Over time, we had lost things we once considered precious, namely the capacity to craft and curate our own lives and keep possession of our minds and life experiences. Plus, the great promise that social media would connect us all, bring us together, and empower users to share alternative perspectives has largely fallen apart. This last year of non-stop and deeply invasive “track and trace” for a virus only adds to the anxiety that individual privacy is headed toward extinction.
It took too long but the public backlash is finally here, not only against a privacy-invading business model but also against the attempt by big tech to filter the kind of information you get about politics, economics, and health. Between the censoring and the spying, trust in big tech is in a free fall. Apple’s move here can be regarded as an attempt to shore it up.
In addition, last month Google itself announced a shift in its own policies, away from third-party cookies and any other technology that tracks individual users, toward one that guards privacy. “Keeping the internet open and accessible for everyone requires all of us to do more to protect privacy,” said Google’s director of product management, ”and that means an end to not only third-party cookies, but also any technology used for tracking individual people as they browse the web.”
Both companies are responding to new awareness on the part of consumers, including a rising demand for privacy. The market is sometimes too slow but it does respond eventually.
That’s less true for governments. Even as private companies are starting to improve in guarding people’s privacy, governments are pushing for vaccine passports that are massively invasive over people’s medical status. The CDC’s new recommendations on permissioning people to not wear masks outdoors is contingent on getting the vaccine and being able to prove that you have done so. Never mind natural immunities and never mind the creation of a two-tier society where there are visible signs of health status.
A major case for functioning markets is not that they are perfect but that they are finally adaptive to changes in public opinion. The examples of Apple and Google illustrate this well. Despite a possible massive loss in revenue and a possible upheaval in the economics of the Internet itself, these companies are feeling the pressure to protect the privacy of users.

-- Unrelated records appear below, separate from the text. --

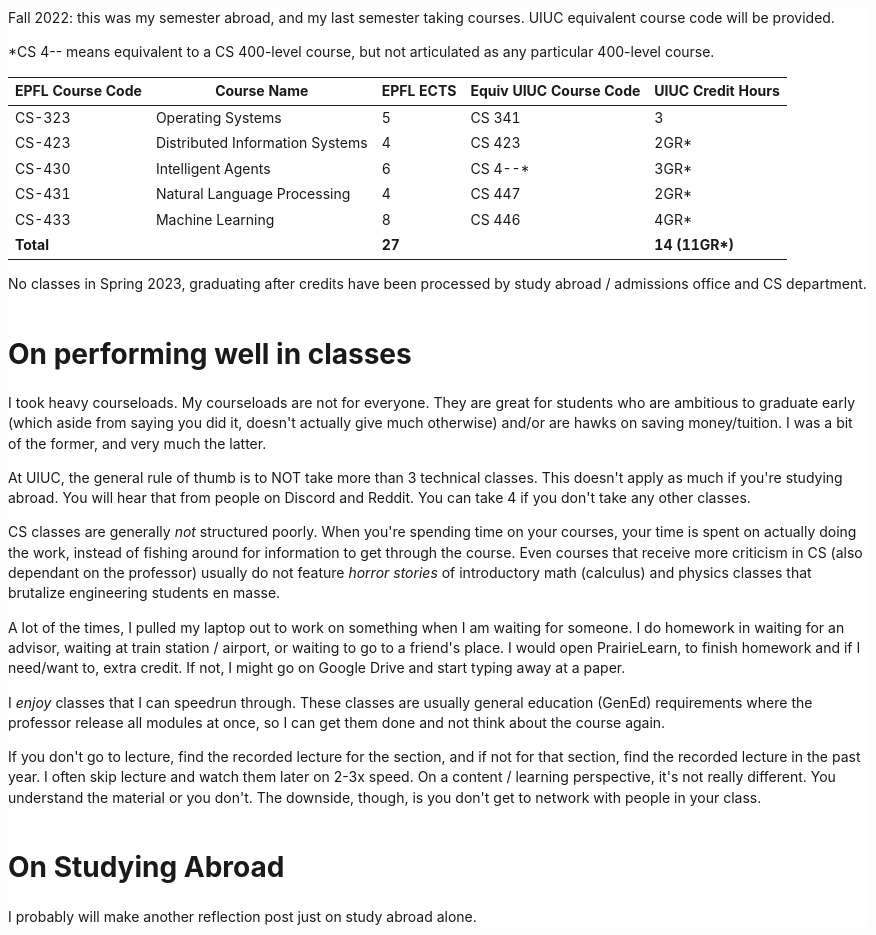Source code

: Fall 2022: this was my semester abroad, and my last semester taking courses. UIUC equivalent course code will be provided. 

*CS 4-- means equivalent to a CS 400-level course, but not articulated as any particular 400-level course. 

| EPFL Course Code | Course Name | EPFL ECTS | Equiv UIUC Course Code | UIUC Credit Hours | 
| --------------------- | ----------- | ----------- | ------------| ------------|
| CS-323 | Operating Systems | 5 | CS 341 | 3 |
| CS-423 | Distributed Information Systems | 4 | CS 423 | 2GR* |
| CS-430 | Intelligent Agents | 6 | CS 4--* | 3GR* |
| CS-431 | Natural Language Processing | 4 | CS 447 | 2GR* |
| CS-433 | Machine Learning | 8 | CS 446 | 4GR* |
| **Total** | | **27** | | **14 (11GR\*)** |

No classes in Spring 2023, graduating after credits have been processed by study abroad / admissions office and CS department. 

# On performing well in classes
I took heavy courseloads. My courseloads are not for everyone. They are great for students who are ambitious to graduate early (which aside from saying you did it, doesn't actually give much otherwise) and/or are hawks on saving money/tuition. I was a bit of the former, and very much the latter. 

At UIUC, the general rule of thumb is to NOT take more than 3 technical classes. This doesn't apply as much if you're studying abroad. You will hear that from people on Discord and Reddit. You can take 4 if you don't take any other classes. 

CS classes are generally *not* structured poorly. When you're spending time on your courses, your time is spent on actually doing the work, instead of fishing around for information to get through the course. Even courses that receive more criticism in CS (also dependant on the professor) usually do not feature *horror stories* of introductory math (calculus) and physics classes that brutalize engineering students en masse. 

A lot of the times, I pulled my laptop out to work on something when I am waiting for someone. I do homework in waiting for an advisor, waiting at train station / airport, or waiting to go to a friend's place. I would open PrairieLearn, to finish homework and if I need/want to, extra credit. If not, I might go on Google Drive and start typing away at a paper. 

I *enjoy* classes that I can speedrun through. These classes are usually general education (GenEd) requirements where the professor release all modules at once, so I can get them done and not think about the course again. 

If you don't go to lecture, find the recorded lecture for the section, and if not for that section, find the recorded lecture in the past year. I often skip lecture and watch them later on 2-3x speed. On a content / learning perspective, it's not really different. You understand the material or you don't. The downside, though, is you don't get to network with people in your class.

# On Studying Abroad
I probably will make another reflection post just on study abroad alone.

The Internet and the app economy might someday live up to their promise. Rather than invading our personal autonomy, collecting data, and monetizing every aspect of our lives via spying, they might start showing some respect for people. Despite the panic, the Internet ad industry is going to be just fine, as Google’s astonishing earnings this quarter suggest.

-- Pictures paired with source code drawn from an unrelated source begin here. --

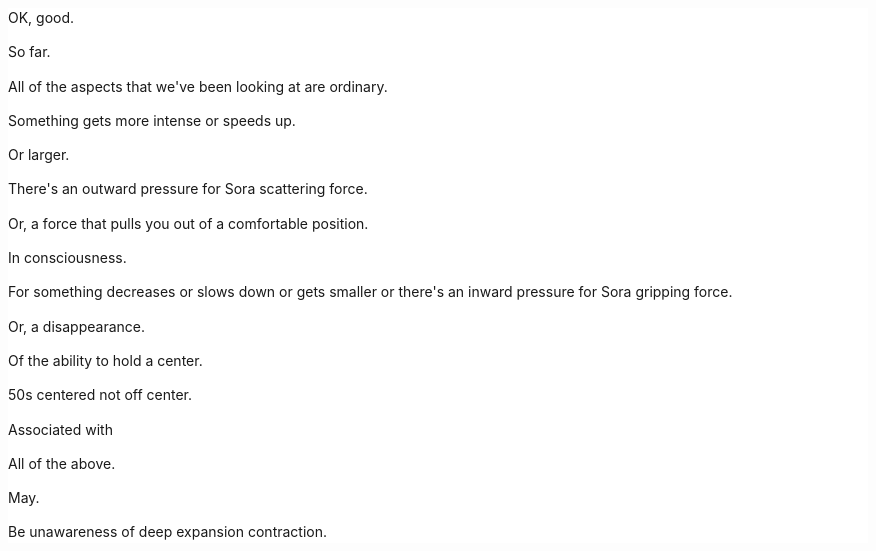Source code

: 































OK, good.

So far.

All of the aspects that we've been looking at are ordinary.



Something gets more intense or speeds up.

Or larger.

There's an outward pressure for Sora scattering force.

Or, a force that pulls you out of a comfortable position.

In consciousness.







For something decreases or slows down or gets smaller or there's an inward pressure for Sora gripping force.

Or, a disappearance.

Of the ability to hold a center.



50s centered not off center.



Associated with

All of the above.



May.

Be unawareness of deep expansion contraction.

In contrast, if there is one thing that we should have discovered about governments in the last year, it is their lack of responsiveness to evidence, public opinion, science, or anything but their own power over people and their pride in always being right.

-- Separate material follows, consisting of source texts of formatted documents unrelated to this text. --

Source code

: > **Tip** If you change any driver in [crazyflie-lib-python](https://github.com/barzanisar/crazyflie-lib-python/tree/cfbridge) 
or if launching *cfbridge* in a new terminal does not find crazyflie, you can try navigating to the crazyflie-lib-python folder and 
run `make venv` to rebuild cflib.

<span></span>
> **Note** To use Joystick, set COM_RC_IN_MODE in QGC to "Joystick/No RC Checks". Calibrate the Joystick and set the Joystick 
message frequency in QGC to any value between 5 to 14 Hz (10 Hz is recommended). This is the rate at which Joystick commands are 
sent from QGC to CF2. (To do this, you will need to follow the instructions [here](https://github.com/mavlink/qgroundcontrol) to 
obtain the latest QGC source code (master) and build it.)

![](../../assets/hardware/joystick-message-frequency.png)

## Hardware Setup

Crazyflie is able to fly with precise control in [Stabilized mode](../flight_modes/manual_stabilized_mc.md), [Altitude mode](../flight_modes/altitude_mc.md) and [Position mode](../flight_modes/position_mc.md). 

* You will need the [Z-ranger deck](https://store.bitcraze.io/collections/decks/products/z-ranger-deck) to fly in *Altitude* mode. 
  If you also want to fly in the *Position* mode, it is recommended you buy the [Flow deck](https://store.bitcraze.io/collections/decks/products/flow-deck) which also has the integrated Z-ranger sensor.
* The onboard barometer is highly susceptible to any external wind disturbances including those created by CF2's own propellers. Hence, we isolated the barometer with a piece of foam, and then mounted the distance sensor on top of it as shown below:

Once vaccine passports, and the surveillance they imply, are in place, they will be very difficult to dislodge. And once governments discover that they can invade our health information and regulate our lives based on compliance, there will be no end to it. There will be nothing to stop the gradual importation of a Chinese-style social credit system, one that ironically relies on private companies not only to fail to protect privacy but invade it in previously unthinkable ways.